Perhaps mindful that reelected presidents can lose power quickly, Mr. Bush has already outlined a domestic agenda that in some ways is more ambitious than the one he laid out four years ago.

From reform of the tax code and Social Security to updates for the No Child Left Behind education law, the items the president has mentioned touch on some of the most fundamental aspects of American government. If all are enacted, history might judge the Bush presidency a conservative counterpart to Lyndon B. Johnson's Great Society.

But that is a very large "if." As LBJ found, foreign-policy struggles can overwhelm the best-laid domestic plans. And many of the details of Bush's agenda - such as his proposal to add personal retirement accounts to Social Security - are anathema to Democrats. In the wake of victory, Bush has vowed to unite the nation, but his domestic plans could prove divisive.

On Wednesday, only hours after his victory was finally assured, President Bush said that he had a lengthy "to-do" list for his second term. "We'll reform our outdated tax code. We'll strengthen ... Social Security for the next generation. We'll make public schools all they can be. And we will uphold our deepest values of family and faith," said Bush.

At a press conference on Thursday Bush reiterated this list, and said again that he intends to unite, not divide, the nation. "The campaign over, Americans are expecting a bipartisan effort and results. I will reach out to everyone who shares our goals," Bush said.
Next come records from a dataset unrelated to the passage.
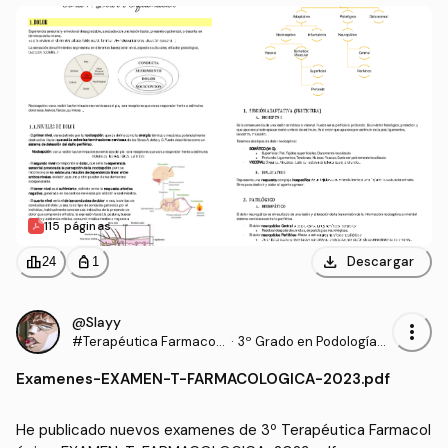
115 páginas
download
leaderboard
personal_bag
Descargar
24
1
@Slayy
more_vert
#Terapéutica Farmacol
·
3º Grado en Podología
ógica
(UDC)
Examenes
-
EXAMEN-T-FARMACOLOGICA-2023.pdf
He publicado nuevos examenes de 3º Terapéutica Farmacol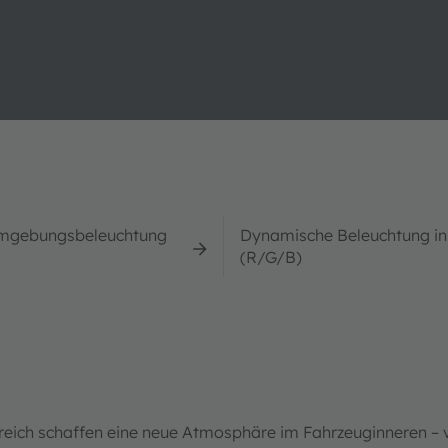
mgebungsbeleuchtung
Dynamische Beleuchtung in
(R/G/B)
ich schaffen eine neue Atmosphäre im Fahrzeuginneren – v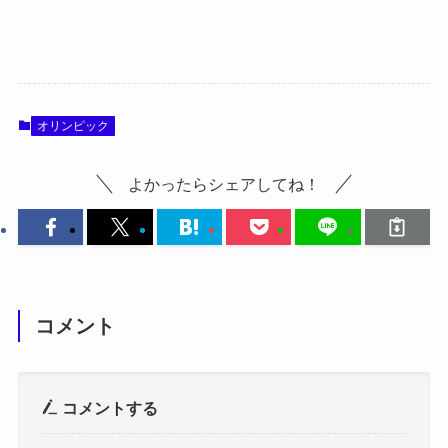
オリンピック
よかったらシェアしてね！
コメント
コメントする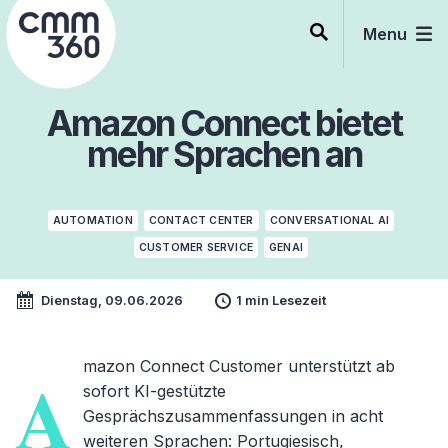
Skip
to
Menu
content
Amazon Connect bietet
mehr Sprachen an
AUTOMATION
CONTACT CENTER
CONVERSATIONAL AI
CUSTOMER SERVICE
GENAI
Dienstag, 09.06.2026
1 min Lesezeit
mazon Connect Customer unterstützt ab
A
sofort KI-gestützte
Gesprächszusammenfassungen in acht
weiteren Sprachen: Portugiesisch,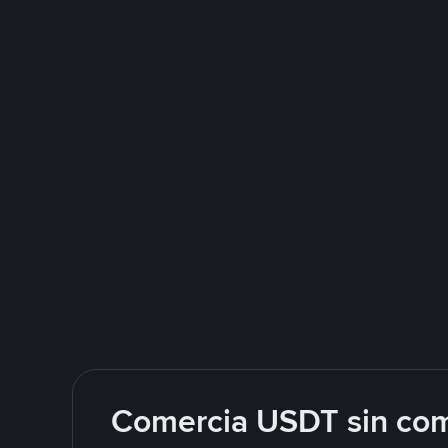
Comercia USDT sin com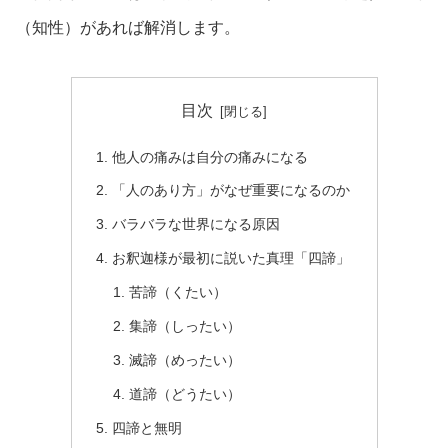
（知性）があれば解消します。
目次
他人の痛みは自分の痛みになる
「人のあり方」がなぜ重要になるのか
バラバラな世界になる原因
お釈迦様が最初に説いた真理「四諦」
苦諦（くたい）
集諦（しったい）
滅諦（めったい）
道諦（どうたい）
四諦と無明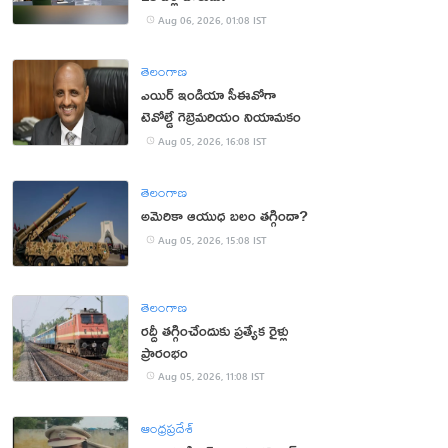
Aug 06, 2026, 01:08 IST
తెలంగాణ
ఎయిర్ ఇండియా సీఈవోగా
టెవోల్డే గెబ్రెమరియం నియామకం
Aug 05, 2026, 16:08 IST
తెలంగాణ
అమెరికా ఆయుధ బలం తగ్గిందా?
Aug 05, 2026, 15:08 IST
తెలంగాణ
రద్దీ తగ్గించేందుకు ప్రత్యేక రైళ్లు
ప్రారంభం
Aug 05, 2026, 11:08 IST
ఆంధ్రప్రదేశ్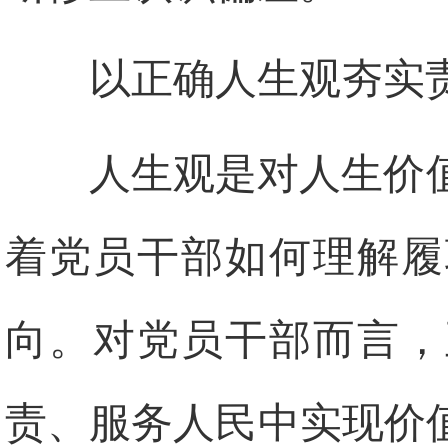
以正确人生观夯实
人生观是对人生价
着党员干部如何理解履
向。对党员干部而言，
责、服务人民中实现价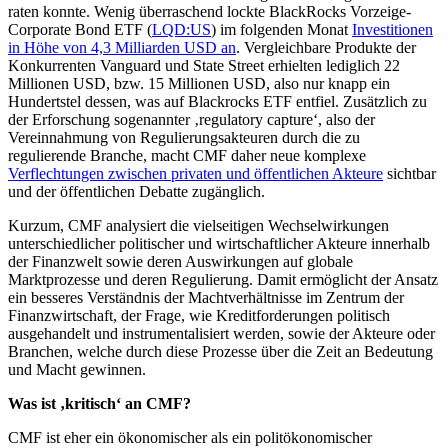
raten konnte. Wenig überraschend lockte BlackRocks Vorzeige-
Corporate Bond ETF (
LQD:US
) im folgenden Monat
Investitionen
in Höhe von 4,3 Milliarden USD an
. Vergleichbare Produkte der
Konkurrenten Vanguard und State Street erhielten lediglich 22
Millionen USD, bzw. 15 Millionen USD, also nur knapp ein
Hundertstel dessen, was auf Blackrocks ETF entfiel. Zusätzlich zu
der Erforschung sogenannter ‚regulatory capture‘, also der
Vereinnahmung von Regulierungsakteuren durch die zu
regulierende Branche, macht CMF daher neue komplexe
Verflechtungen zwischen privaten und öffentlichen Akteure
sichtbar
und der öffentlichen Debatte zugänglich.
Kurzum, CMF analysiert die vielseitigen Wechselwirkungen
unterschiedlicher politischer und wirtschaftlicher Akteure innerhalb
der Finanzwelt sowie deren Auswirkungen auf globale
Marktprozesse und deren Regulierung. Damit ermöglicht der Ansatz
ein besseres Verständnis der Machtverhältnisse im Zentrum der
Finanzwirtschaft, der Frage, wie Kreditforderungen politisch
ausgehandelt und instrumentalisiert werden, sowie der Akteure oder
Branchen, welche durch diese Prozesse über die Zeit an Bedeutung
und Macht gewinnen.
Was ist ‚kritisch‘ an CMF?
CMF ist eher ein ökonomischer als ein politökonomischer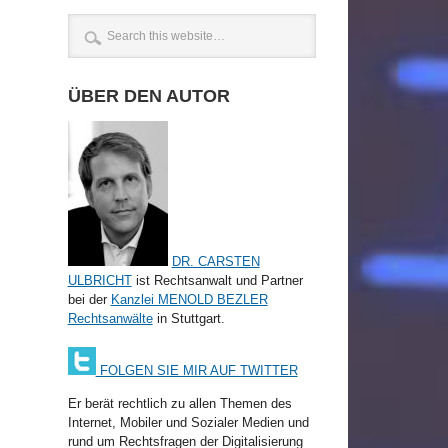
ÜBER DEN AUTOR
DR. CARSTEN
ULBRICHT
ist Rechtsanwalt und Partner
bei der
Kanzlei MENOLD BEZLER
Rechtsanwälte
in Stuttgart.
FOLGEN SIE MIR AUF TWITTER
Er berät rechtlich zu allen Themen des
Internet, Mobiler und Sozialer Medien und
rund um Rechtsfragen der Digitalisierung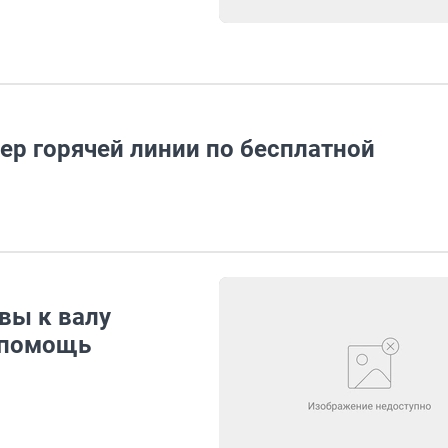
р горячей линии по бесплатной
вы к валу
рпомощь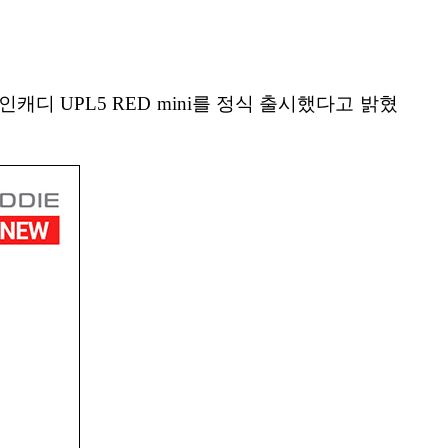
 UPL5 RED mini를 정식 출시했다고 밝혔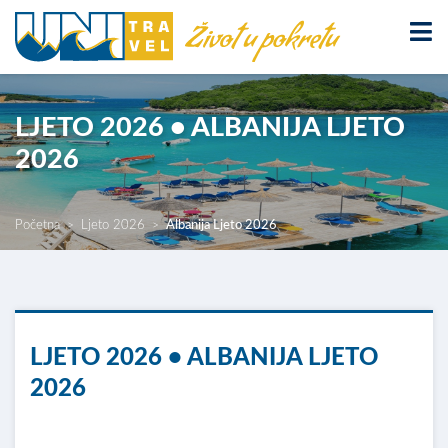
LJETO 2026 • ALBANIJA LJETO
2026
Početna
Ljeto 2026
Albanija Ljeto 2026
LJETO 2026 • ALBANIJA LJETO
2026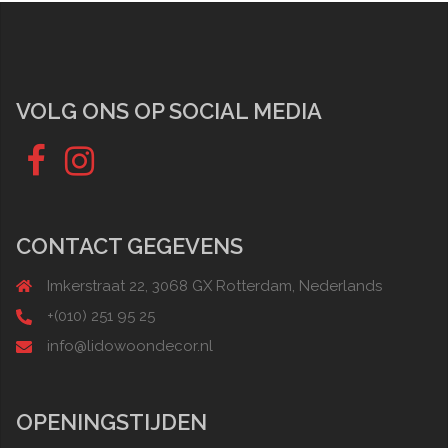
VOLG ONS OP SOCIAL MEDIA
Fb
Instagram
CONTACT GEGEVENS
Imkerstraat 22, 3068 GX Rotterdam, Nederlands
+(010) 251 95 25
info@lidowoondecor.nl
OPENINGSTIJDEN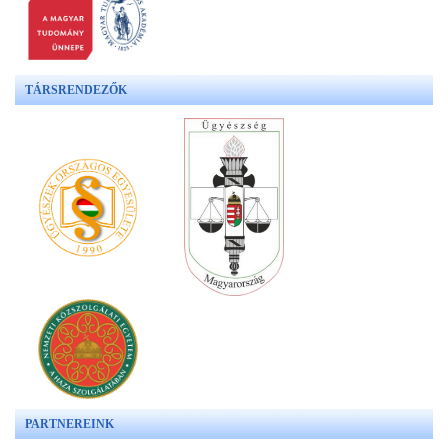
TÁRSRENDEZŐK
PARTNEREINK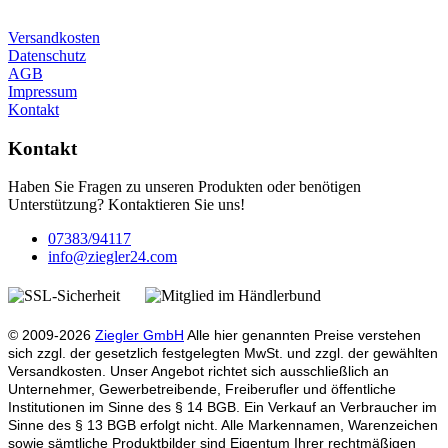
Versandkosten
Datenschutz
AGB
Impressum
Kontakt
Kontakt
Haben Sie Fragen zu unseren Produkten oder benötigen
Unterstützung? Kontaktieren Sie uns!
07383/94117
info@ziegler24.com
© 2009-2026
Ziegler GmbH
Alle hier genannten Preise verstehen
sich zzgl. der gesetzlich festgelegten MwSt. und zzgl. der gewählten
Versandkosten. Unser Angebot richtet sich ausschließlich an
Unternehmer, Gewerbetreibende, Freiberufler und öffentliche
Institutionen im Sinne des § 14 BGB. Ein Verkauf an Verbraucher im
Sinne des § 13 BGB erfolgt nicht. Alle Markennamen, Warenzeichen
sowie sämtliche Produktbilder sind Eigentum Ihrer rechtmäßigen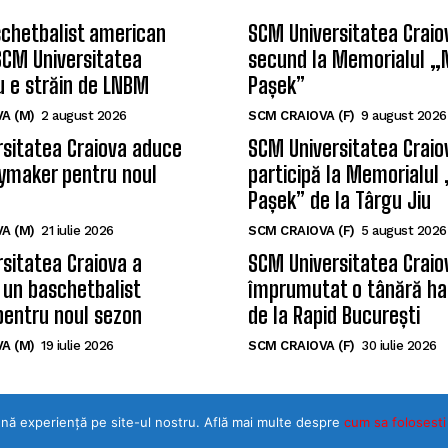
chetbalist american
SCM Universitatea Craiov
SCM Universitatea
secund la Memorialul „
u e străin de LNBM
Pașek”
A (M)
2 august 2026
SCM CRAIOVA (F)
9 august 2026
sitatea Craiova aduce
SCM Universitatea Craio
ymaker pentru noul
participă la Memorialul
Pașek” de la Târgu Jiu
A (M)
21 iulie 2026
SCM CRAIOVA (F)
5 august 2026
sitatea Craiova a
SCM Universitatea Craio
 un baschetbalist
împrumutat o tânără ha
pentru noul sezon
de la Rapid București
A (M)
19 iulie 2026
SCM CRAIOVA (F)
30 iulie 2026
ună experiență pe site-ul nostru. Află mai multe despre
cum sa folosesti
©Toate drepturile rezervate SPORTULDOLJEAN.RO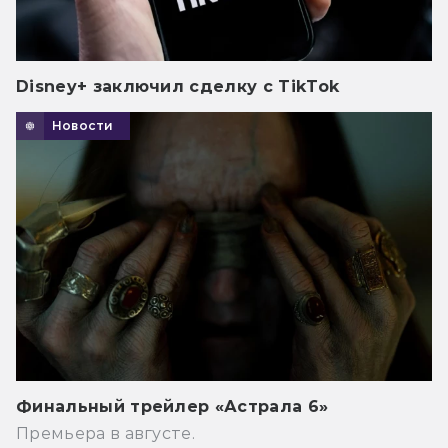
Disney+ заключил сделку с TikTok
Новости
Финальный трейлер «Астрала 6»
Премьера в августе.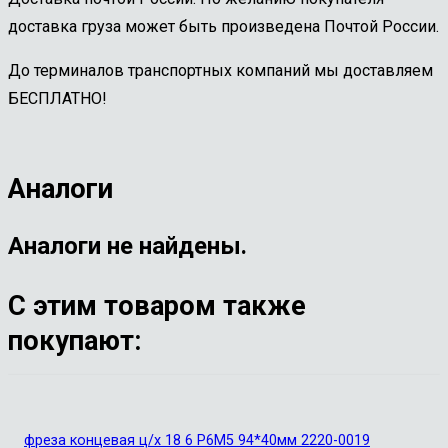
доставка груза может быть произведена Почтой России.
До терминалов транспортных компаний мы доставляем
БЕСПЛАТНО!
Аналоги
Аналоги не найдены.
С этим товаром также
покупают:
фреза концевая ц/х 18 6 Р6М5 94*40мм 2220-0019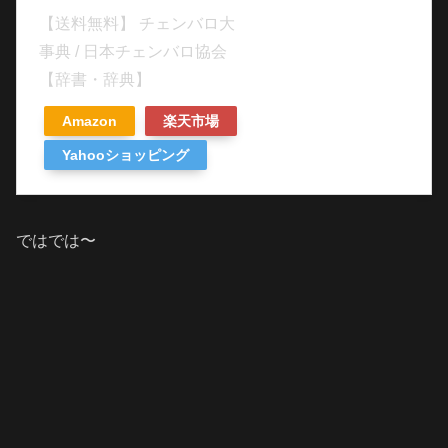
【送料無料】 チェンバロ大
事典 / 日本チェンバロ協会
【辞書・辞典】
Amazon
楽天市場
Yahooショッピング
ではでは〜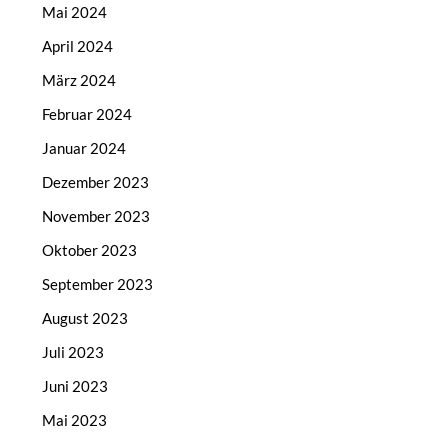
Mai 2024
April 2024
März 2024
Februar 2024
Januar 2024
Dezember 2023
November 2023
Oktober 2023
September 2023
August 2023
Juli 2023
Juni 2023
Mai 2023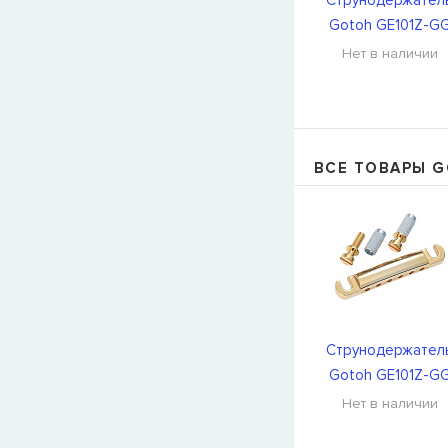
Струнодержател
Gotoh GE101Z-G
Нет в наличии
ВСЕ ТОВАРЫ 
Струнодержател
Gotoh GE101Z-G
Нет в наличии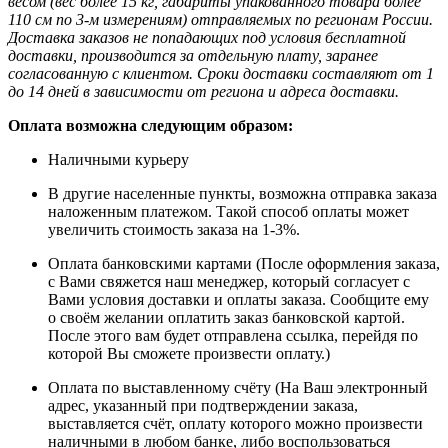
весом (вес более 15 кг, габариты упакованного товара более
110 см по 3-м измерениям) отправляемых по регионам России.
Доставка заказов не попадающих под условия бесплатной
доставки, производится за отдельную плату, заранее
согласованную с клиентом. Сроки доставки составляют от 1
до 14 дней в зависимости от региона и адреса доставки.
Оплата возможна следующим образом:
Наличными курьеру
В другие населенные пункты, возможна отправка заказа
наложенным платежом. Такой способ оплаты может
увеличить стоимость заказа на 1-3%.
Оплата банковскими картами (После оформления заказа,
с Вами свяжется наш менеджер, который согласует с
Вами условия доставки и оплаты заказа. Сообщите ему
о своём желании оплатить заказ банковской картой.
После этого вам будет отправлена ссылка, перейдя по
которой Вы сможете произвести оплату.)
Оплата по выставленному счёту (На Ваш электронный
адрес, указанный при подтверждении заказа,
выставляется счёт, оплату которого можно произвести
наличными в любом банке, либо воспользоваться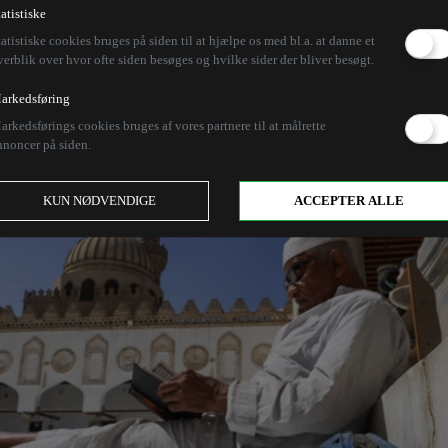
tatistiske
tatistiske cookies bruges på siden til at hjælpe os med bl.a. at danne et
verblik over hvor ofte siden besøges og hvilke sider der bliver besøgt.
arkedsføring
arkedsførings cookies bruges af vores partnere til at målrette
nnoncer på siden.
KUN NØDVENDIGE
ACCEPTER ALLE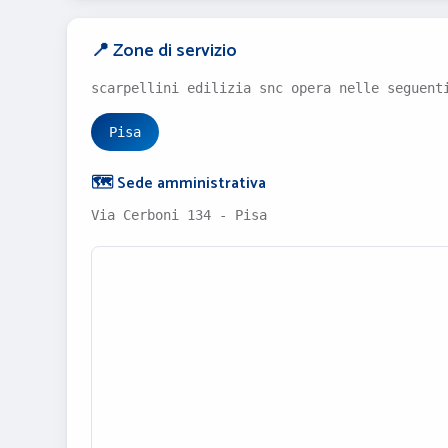
📍 Zone di servizio
scarpellini edilizia snc opera nelle seguent
Pisa
🗺️ Sede amministrativa
Via Cerboni 134 - Pisa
The president sidestepped questions about Cabinet changes and the Supreme Court. But filling a possible vacancy on the high court could be one of the first items of his second term agenda. Details of this and other aspects of the Bush domestic agenda follow:


With an ailing chief justice at the US Supreme Court and a larger Republican majority in the Senate, the big question in the judiciary is whether Bush in his second term will aggressively seek to place conservatives on the federal bench - including at the nation's highest court.